**Problem to solve**
Update the low-level laser therapy text starting with "Low-level lasers are generally" and going on through "below (Fig. 1).". Give that span again with "inhibitory" changed to "suppressive".

**Document extract**
━━━━━━

Laser therapy is not a foreign concept in most dental practices, as many dental practitioners include soft tissue surgical lasers in their arsenal of high-tech equipment. Low-level lasers are a subset of the laser family that elicit a cellular response from the cell, as opposed to a photothermal effect, resulting in improved healing, pain reduction and a reduction in inflammation. Low-level lasers frequently use wavelengths similar to surgical lasers; however, they use a significantly reduced power and a larger tip diameter.
TABLE 1.
As with surgical lasers, low-level laser devices require Health Canada approval (or FDA approval in the US) to be used in a clinical setting. This ensures that the applications are supported by extensive scientific research and assures patients that the therapy is safe.
Low-level lasers are generally sold as independent devices; however, Zolar Soft Tissue Dental Diode Laser have recently released a Health Canada approved device that houses two low level laser heads in their 810nm, 3Watt diode laser. Each head has settings to produce either a stimulatory or inhibitory effect, depending on the dosage used. This will be discussed in further detail below (Fig. 1).
FIGURE 1.
Mechanism of Action
Low-level laser therapy (LLLT) works at the cellular level to stimulate the production of cellular energy in the form of adenosine triphosphate, or ATP. ATP can be thought of as the gasoline of the cell–it provides the energy needed to help a cell function effectively and repair itself. Table 2 outlines some of the secondary and tertiary effects of Low-level laser therapy.
TABLE 2.
History of Laser Therapy
The use of light for healing and physical well-being is not a modern concept. For centuries, people have valued the healing nature of light and have historically used it in different forms of clinical therapies. Hospitals frequently took patients to their rooftops to help improve patient health. Light therapy has been studied and used for decades to combat winter depression (Seasonal Affective Disorder). One of the early pioneers of light therapy was Dr. Niels Finsen. He founded clinics that used sunlight and arc lamp light to successfully treat Lupus Vulgaris, Tuberculosis, and to prevent the scarring from smallpox, earning the Nobel Prize in medicine in 1903. When studies on light began in earnest in the 50s, many researchers were skeptical of the safety of light devices, often proposing that any wavelength in the electromagnetic spectrum might have negative effects (much like UV radiation) such as cancer. One such researcher, Dr. Endre Mester, set out to investigate whether this hypothesis was correct and found that the laser did NOT cause cancer or cellular damage in his animal models; it actually stimulated the healing of wounds and hair growth. This was one of the first documented demonstrations of the biostimulatory effects of light. Since then, thousands of in vitro and in vivo studies have been conducted on the use of laser therapy, many published in esteemed journals such as Nature, Pain and The Lancet. Further, laser therapy has been included in a number of evidence based clinical guidelines for neck pain, Achilles tendinitis and rotator cuff injuries.

━━━━━━

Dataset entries

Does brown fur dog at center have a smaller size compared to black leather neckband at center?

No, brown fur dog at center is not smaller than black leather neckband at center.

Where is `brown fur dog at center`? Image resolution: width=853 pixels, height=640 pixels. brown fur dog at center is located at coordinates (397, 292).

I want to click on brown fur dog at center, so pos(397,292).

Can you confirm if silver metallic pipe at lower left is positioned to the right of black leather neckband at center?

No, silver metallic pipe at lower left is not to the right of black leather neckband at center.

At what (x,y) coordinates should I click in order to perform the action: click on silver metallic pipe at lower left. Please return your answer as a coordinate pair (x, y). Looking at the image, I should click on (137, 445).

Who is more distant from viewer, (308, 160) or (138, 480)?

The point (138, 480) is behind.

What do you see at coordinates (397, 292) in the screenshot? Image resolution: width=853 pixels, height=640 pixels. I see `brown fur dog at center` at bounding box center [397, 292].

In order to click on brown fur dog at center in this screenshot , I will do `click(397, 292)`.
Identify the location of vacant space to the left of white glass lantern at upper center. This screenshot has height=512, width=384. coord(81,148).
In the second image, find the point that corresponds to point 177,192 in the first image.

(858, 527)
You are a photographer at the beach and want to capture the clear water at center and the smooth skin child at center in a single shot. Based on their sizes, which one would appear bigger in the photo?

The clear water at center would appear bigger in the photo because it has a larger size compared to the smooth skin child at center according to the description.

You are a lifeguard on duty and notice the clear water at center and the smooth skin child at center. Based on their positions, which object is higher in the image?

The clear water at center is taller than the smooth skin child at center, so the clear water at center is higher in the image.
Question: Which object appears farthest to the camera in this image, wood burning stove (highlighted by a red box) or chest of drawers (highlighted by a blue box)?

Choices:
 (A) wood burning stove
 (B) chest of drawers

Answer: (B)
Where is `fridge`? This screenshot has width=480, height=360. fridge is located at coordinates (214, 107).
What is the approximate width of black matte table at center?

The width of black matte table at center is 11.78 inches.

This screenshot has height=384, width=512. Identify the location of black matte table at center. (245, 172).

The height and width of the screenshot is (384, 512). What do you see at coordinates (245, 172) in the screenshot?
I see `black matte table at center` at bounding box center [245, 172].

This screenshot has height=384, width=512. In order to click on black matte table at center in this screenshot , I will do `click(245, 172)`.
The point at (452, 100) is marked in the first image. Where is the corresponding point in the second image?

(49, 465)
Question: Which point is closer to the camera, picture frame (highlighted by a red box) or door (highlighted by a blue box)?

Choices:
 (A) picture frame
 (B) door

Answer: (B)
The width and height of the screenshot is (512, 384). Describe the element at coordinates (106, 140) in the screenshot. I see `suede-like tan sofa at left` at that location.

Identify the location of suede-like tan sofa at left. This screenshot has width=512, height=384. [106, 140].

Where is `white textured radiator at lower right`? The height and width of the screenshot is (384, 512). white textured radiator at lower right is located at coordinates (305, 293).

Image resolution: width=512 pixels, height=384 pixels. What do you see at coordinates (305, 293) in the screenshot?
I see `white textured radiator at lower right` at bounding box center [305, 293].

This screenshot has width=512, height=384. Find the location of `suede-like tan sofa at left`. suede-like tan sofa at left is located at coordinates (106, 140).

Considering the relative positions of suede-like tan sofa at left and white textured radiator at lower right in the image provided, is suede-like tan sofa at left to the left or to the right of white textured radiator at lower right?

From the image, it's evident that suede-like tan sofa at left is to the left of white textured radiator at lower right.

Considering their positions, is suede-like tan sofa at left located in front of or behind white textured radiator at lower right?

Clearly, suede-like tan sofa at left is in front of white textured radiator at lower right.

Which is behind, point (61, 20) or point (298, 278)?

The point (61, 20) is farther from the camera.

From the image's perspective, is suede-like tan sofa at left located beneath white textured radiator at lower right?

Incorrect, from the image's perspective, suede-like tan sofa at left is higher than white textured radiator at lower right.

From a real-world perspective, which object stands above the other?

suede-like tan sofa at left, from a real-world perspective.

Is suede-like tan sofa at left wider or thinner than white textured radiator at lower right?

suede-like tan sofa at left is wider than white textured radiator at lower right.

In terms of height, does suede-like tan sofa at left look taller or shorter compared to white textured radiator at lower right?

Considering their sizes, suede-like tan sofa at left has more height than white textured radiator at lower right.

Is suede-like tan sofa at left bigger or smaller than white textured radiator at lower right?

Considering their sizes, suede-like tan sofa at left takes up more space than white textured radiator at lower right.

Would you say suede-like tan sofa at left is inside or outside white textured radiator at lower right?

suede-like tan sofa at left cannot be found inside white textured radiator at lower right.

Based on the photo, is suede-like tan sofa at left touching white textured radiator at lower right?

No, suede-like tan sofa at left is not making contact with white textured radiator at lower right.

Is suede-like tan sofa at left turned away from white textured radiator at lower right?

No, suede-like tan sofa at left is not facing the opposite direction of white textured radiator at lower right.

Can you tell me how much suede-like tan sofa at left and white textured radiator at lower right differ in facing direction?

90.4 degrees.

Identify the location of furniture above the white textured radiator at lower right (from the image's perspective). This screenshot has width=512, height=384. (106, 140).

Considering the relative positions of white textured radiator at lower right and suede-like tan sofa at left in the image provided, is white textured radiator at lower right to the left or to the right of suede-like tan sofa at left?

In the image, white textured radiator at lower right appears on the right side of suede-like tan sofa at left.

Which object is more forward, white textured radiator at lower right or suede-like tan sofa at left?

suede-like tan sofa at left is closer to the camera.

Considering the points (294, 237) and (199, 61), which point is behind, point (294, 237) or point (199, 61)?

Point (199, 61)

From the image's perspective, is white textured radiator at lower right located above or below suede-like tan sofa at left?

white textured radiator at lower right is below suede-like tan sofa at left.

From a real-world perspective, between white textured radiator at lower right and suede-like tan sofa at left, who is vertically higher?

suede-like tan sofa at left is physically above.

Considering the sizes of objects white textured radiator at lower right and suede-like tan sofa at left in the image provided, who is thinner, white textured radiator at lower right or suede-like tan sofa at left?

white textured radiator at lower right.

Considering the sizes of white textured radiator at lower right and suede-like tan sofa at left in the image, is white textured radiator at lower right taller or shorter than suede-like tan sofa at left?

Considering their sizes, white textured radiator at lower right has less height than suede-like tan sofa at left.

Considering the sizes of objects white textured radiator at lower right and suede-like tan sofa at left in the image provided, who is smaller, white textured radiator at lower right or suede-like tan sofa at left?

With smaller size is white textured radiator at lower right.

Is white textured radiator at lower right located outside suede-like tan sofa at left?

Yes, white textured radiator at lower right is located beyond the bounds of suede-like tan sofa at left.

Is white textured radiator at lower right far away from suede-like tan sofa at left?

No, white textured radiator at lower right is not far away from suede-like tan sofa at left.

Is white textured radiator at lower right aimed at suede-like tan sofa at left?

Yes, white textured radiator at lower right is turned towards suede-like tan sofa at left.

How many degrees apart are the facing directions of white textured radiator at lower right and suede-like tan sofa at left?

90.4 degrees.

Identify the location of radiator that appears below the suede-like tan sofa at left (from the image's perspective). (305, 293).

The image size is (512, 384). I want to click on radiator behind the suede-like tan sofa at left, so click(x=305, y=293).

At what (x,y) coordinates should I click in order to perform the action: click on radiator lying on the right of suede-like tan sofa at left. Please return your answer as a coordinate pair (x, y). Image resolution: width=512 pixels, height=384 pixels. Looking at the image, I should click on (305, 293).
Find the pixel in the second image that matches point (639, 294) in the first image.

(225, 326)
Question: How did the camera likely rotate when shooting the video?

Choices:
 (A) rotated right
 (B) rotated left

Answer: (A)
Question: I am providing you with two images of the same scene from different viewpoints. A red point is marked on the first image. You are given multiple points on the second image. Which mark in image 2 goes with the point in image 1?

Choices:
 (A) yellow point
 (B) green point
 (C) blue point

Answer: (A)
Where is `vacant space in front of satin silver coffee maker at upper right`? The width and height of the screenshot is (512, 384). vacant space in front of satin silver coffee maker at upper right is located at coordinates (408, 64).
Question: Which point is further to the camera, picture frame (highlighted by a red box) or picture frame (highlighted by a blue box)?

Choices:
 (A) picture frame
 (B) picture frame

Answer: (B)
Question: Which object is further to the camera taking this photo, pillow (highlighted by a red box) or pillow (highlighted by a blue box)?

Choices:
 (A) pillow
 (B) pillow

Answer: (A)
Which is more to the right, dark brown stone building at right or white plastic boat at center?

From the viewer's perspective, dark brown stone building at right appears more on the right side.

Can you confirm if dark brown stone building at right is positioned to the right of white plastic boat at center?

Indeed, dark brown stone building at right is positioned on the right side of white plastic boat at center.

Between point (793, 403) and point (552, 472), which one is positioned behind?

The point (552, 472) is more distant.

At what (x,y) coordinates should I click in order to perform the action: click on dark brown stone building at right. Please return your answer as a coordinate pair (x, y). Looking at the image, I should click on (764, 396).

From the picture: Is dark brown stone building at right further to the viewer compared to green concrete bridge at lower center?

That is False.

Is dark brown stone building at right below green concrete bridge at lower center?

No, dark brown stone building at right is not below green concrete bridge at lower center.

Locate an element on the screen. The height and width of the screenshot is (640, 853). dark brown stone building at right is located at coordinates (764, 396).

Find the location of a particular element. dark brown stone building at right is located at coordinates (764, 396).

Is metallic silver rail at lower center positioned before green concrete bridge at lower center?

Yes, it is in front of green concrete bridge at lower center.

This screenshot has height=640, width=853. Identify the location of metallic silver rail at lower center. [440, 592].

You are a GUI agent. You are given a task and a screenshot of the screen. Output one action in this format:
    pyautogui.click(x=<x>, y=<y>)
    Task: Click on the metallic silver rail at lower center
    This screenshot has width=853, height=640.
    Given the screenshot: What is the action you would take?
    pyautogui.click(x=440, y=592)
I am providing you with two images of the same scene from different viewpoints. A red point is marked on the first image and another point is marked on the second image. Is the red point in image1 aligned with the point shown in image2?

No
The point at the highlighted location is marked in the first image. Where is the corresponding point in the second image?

━━━━━━

**Problem solution**
Low-level lasers are generally sold as independent devices; however, Zolar Soft Tissue Dental Diode Laser have recently released a Health Canada approved device that houses two low level laser heads in their 810nm, 3Watt diode laser. Each head has settings to produce either a stimulatory or suppressive effect, depending on the dosage used. This will be discussed in further detail below (Fig. 1).